Document understanding data:
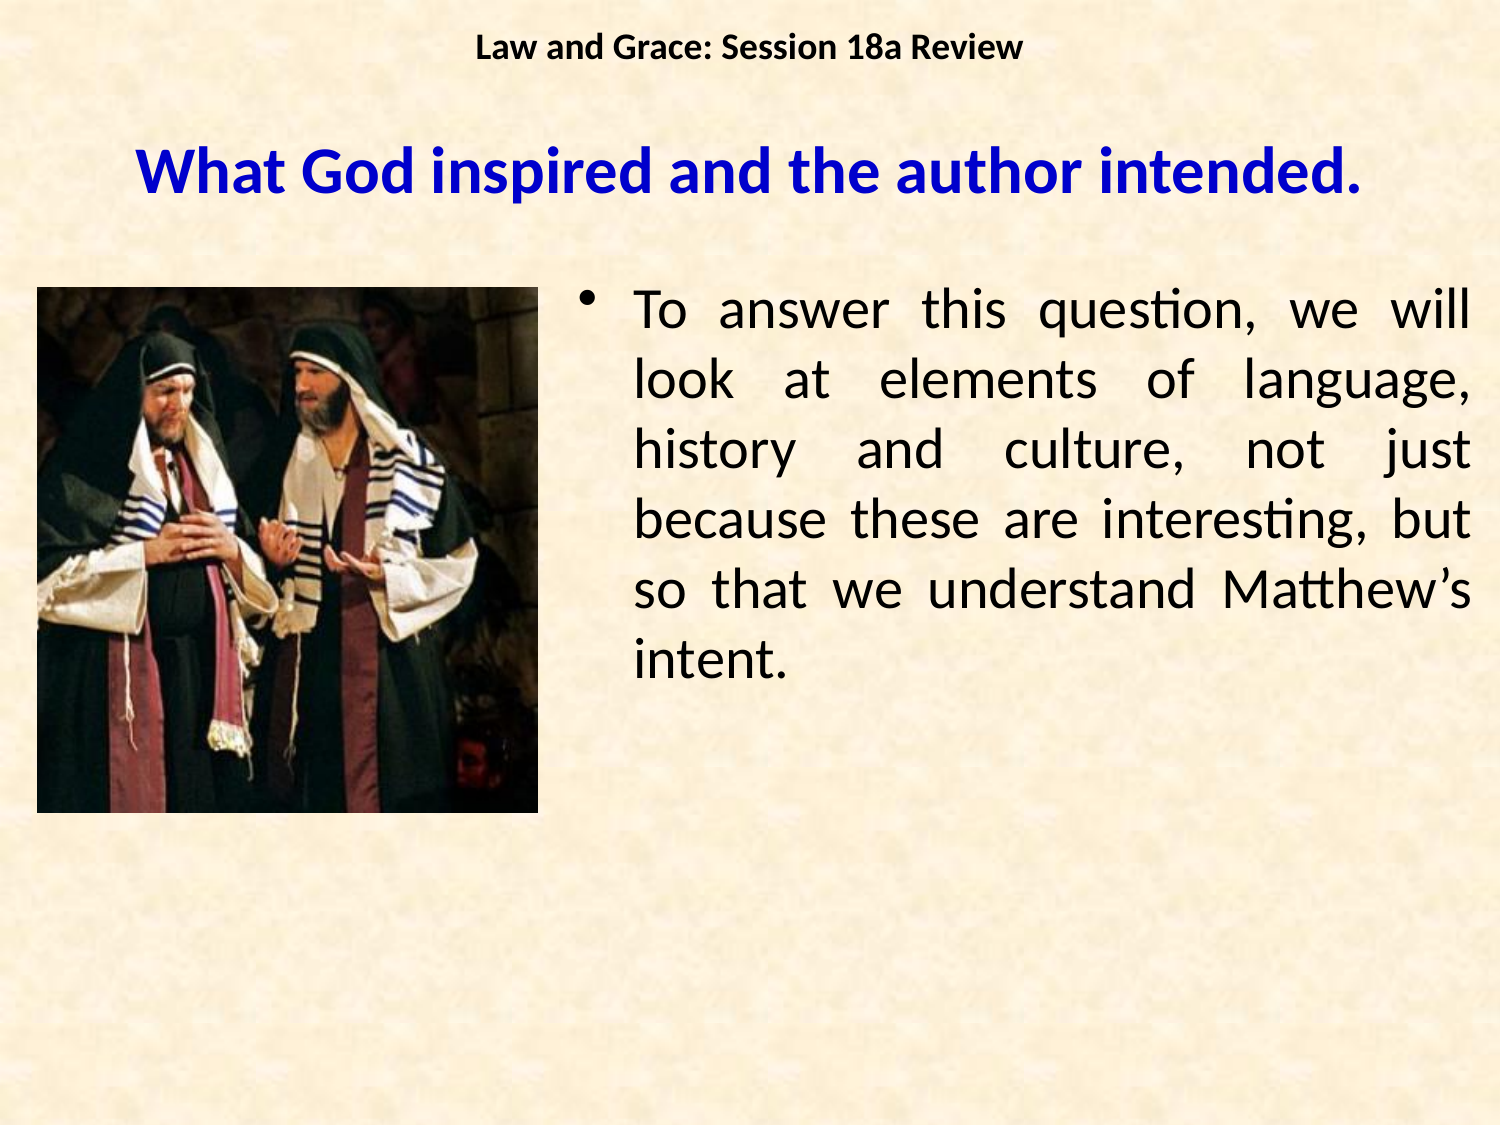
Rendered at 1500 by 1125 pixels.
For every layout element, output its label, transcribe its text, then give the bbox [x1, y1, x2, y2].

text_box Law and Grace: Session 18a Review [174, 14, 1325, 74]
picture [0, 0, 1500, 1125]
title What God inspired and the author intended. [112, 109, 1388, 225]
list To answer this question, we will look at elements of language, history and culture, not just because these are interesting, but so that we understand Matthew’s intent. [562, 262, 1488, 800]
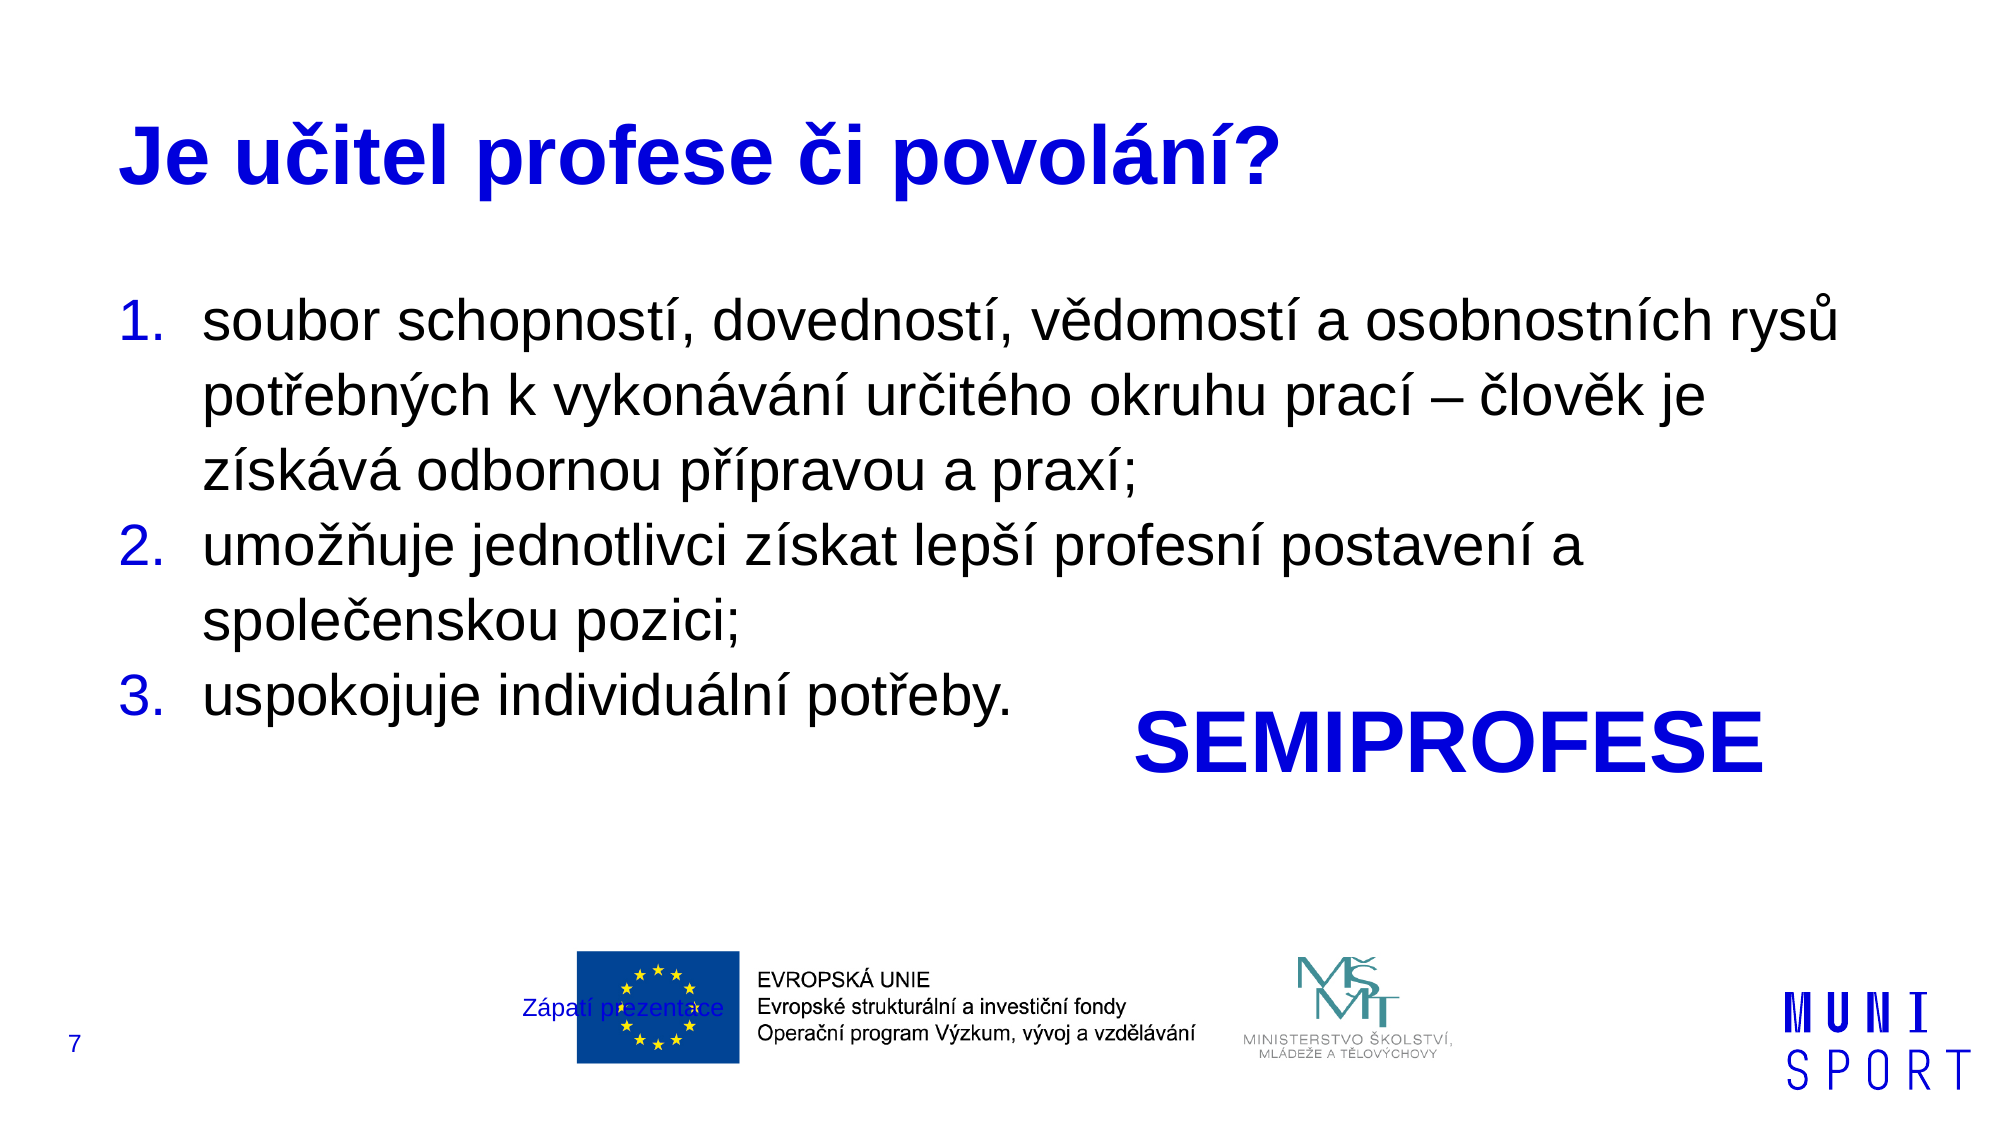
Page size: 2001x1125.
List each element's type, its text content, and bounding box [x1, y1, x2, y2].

- **REQUIRED WORK**
Output each record above exactly; omit the images.

- **RESPONSE FOR THIS EXERCISE**
Rendered at 1500 by 1125 pixels.
For every layout element, output its label, transcribe its text, then give the bbox [x1, y1, x2, y2].

text_box Law and Grace: Session 18a Review [174, 14, 1325, 74]
picture [0, 0, 1500, 1125]
title What God inspired and the author intended. [112, 109, 1388, 225]
list To answer this question, we will look at elements of language, history and culture, not just because these are interesting, but so that we understand Matthew’s intent. [562, 262, 1488, 800]
Page size: 2001x1125.
List each element's type, its text content, and bounding box [x1, y1, x2, y2].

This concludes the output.